**The task:** Every word of the listing must be returned. Retype it exactly.

**Source data:**

= = = = = = =

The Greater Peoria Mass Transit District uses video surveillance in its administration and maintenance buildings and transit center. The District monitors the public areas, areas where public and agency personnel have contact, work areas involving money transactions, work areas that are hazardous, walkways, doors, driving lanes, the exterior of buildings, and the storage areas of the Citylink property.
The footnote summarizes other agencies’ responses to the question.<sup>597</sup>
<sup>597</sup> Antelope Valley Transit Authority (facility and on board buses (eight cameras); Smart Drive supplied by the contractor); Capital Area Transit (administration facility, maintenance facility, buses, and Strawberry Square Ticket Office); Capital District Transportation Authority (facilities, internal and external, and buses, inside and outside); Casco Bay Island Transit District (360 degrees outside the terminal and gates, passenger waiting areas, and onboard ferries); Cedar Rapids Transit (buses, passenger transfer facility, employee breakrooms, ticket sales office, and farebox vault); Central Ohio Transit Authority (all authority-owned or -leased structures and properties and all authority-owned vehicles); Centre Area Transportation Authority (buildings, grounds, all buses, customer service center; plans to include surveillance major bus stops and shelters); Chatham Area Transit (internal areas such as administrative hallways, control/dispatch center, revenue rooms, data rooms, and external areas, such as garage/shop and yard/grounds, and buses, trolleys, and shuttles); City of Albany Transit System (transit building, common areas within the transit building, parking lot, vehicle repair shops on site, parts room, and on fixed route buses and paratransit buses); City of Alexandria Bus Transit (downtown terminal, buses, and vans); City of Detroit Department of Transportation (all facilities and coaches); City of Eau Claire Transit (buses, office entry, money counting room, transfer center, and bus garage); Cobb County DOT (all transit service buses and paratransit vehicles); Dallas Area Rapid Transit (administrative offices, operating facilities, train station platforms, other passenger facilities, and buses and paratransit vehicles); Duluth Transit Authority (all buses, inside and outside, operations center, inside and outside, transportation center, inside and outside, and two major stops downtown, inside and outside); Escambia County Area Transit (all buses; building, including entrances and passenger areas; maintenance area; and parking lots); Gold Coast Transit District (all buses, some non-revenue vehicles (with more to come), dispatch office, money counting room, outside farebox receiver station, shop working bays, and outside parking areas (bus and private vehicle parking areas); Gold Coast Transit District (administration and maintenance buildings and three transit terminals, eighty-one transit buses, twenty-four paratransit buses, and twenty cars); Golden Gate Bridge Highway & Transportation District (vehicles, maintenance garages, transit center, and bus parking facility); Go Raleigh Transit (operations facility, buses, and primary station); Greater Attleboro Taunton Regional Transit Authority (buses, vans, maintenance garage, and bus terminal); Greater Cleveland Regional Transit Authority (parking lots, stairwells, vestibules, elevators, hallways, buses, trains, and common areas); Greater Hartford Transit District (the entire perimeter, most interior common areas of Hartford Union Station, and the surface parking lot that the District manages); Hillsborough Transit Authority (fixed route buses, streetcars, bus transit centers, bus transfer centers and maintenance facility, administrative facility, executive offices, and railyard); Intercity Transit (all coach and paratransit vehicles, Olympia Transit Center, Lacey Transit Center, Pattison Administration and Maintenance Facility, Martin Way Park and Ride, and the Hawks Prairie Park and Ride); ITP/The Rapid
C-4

= = = = = = =

**Task result:**
The Greater Peoria Mass Transit District uses video surveillance in its administration and maintenance buildings and transit center. The District monitors the public areas, areas where public and agency personnel have contact, work areas involving money transactions, work areas that are hazardous, walkways, doors, driving lanes, the exterior of buildings, and the storage areas of the Citylink property.
The footnote summarizes other agencies’ responses to the question.<sup>597</sup>
<sup>597</sup> Antelope Valley Transit Authority (facility and on board buses (eight cameras); Smart Drive supplied by the contractor); Capital Area Transit (administration facility, maintenance facility, buses, and Strawberry Square Ticket Office); Capital District Transportation Authority (facilities, internal and external, and buses, inside and outside); Casco Bay Island Transit District (360 degrees outside the terminal and gates, passenger waiting areas, and onboard ferries); Cedar Rapids Transit (buses, passenger transfer facility, employee breakrooms, ticket sales office, and farebox vault); Central Ohio Transit Authority (all authority-owned or -leased structures and properties and all authority-owned vehicles); Centre Area Transportation Authority (buildings, grounds, all buses, customer service center; plans to include surveillance major bus stops and shelters); Chatham Area Transit (internal areas such as administrative hallways, control/dispatch center, revenue rooms, data rooms, and external areas, such as garage/shop and yard/grounds, and buses, trolleys, and shuttles); City of Albany Transit System (transit building, common areas within the transit building, parking lot, vehicle repair shops on site, parts room, and on fixed route buses and paratransit buses); City of Alexandria Bus Transit (downtown terminal, buses, and vans); City of Detroit Department of Transportation (all facilities and coaches); City of Eau Claire Transit (buses, office entry, money counting room, transfer center, and bus garage); Cobb County DOT (all transit service buses and paratransit vehicles); Dallas Area Rapid Transit (administrative offices, operating facilities, train station platforms, other passenger facilities, and buses and paratransit vehicles); Duluth Transit Authority (all buses, inside and outside, operations center, inside and outside, transportation center, inside and outside, and two major stops downtown, inside and outside); Escambia County Area Transit (all buses; building, including entrances and passenger areas; maintenance area; and parking lots); Gold Coast Transit District (all buses, some non-revenue vehicles (with more to come), dispatch office, money counting room, outside farebox receiver station, shop working bays, and outside parking areas (bus and private vehicle parking areas); Gold Coast Transit District (administration and maintenance buildings and three transit terminals, eighty-one transit buses, twenty-four paratransit buses, and twenty cars); Golden Gate Bridge Highway & Transportation District (vehicles, maintenance garages, transit center, and bus parking facility); Go Raleigh Transit (operations facility, buses, and primary station); Greater Attleboro Taunton Regional Transit Authority (buses, vans, maintenance garage, and bus terminal); Greater Cleveland Regional Transit Authority (parking lots, stairwells, vestibules, elevators, hallways, buses, trains, and common areas); Greater Hartford Transit District (the entire perimeter, most interior common areas of Hartford Union Station, and the surface parking lot that the District manages); Hillsborough Transit Authority (fixed route buses, streetcars, bus transit centers, bus transfer centers and maintenance facility, administrative facility, executive offices, and railyard); Intercity Transit (all coach and paratransit vehicles, Olympia Transit Center, Lacey Transit Center, Pattison Administration and Maintenance Facility, Martin Way Park and Ride, and the Hawks Prairie Park and Ride); ITP/The Rapid
C-4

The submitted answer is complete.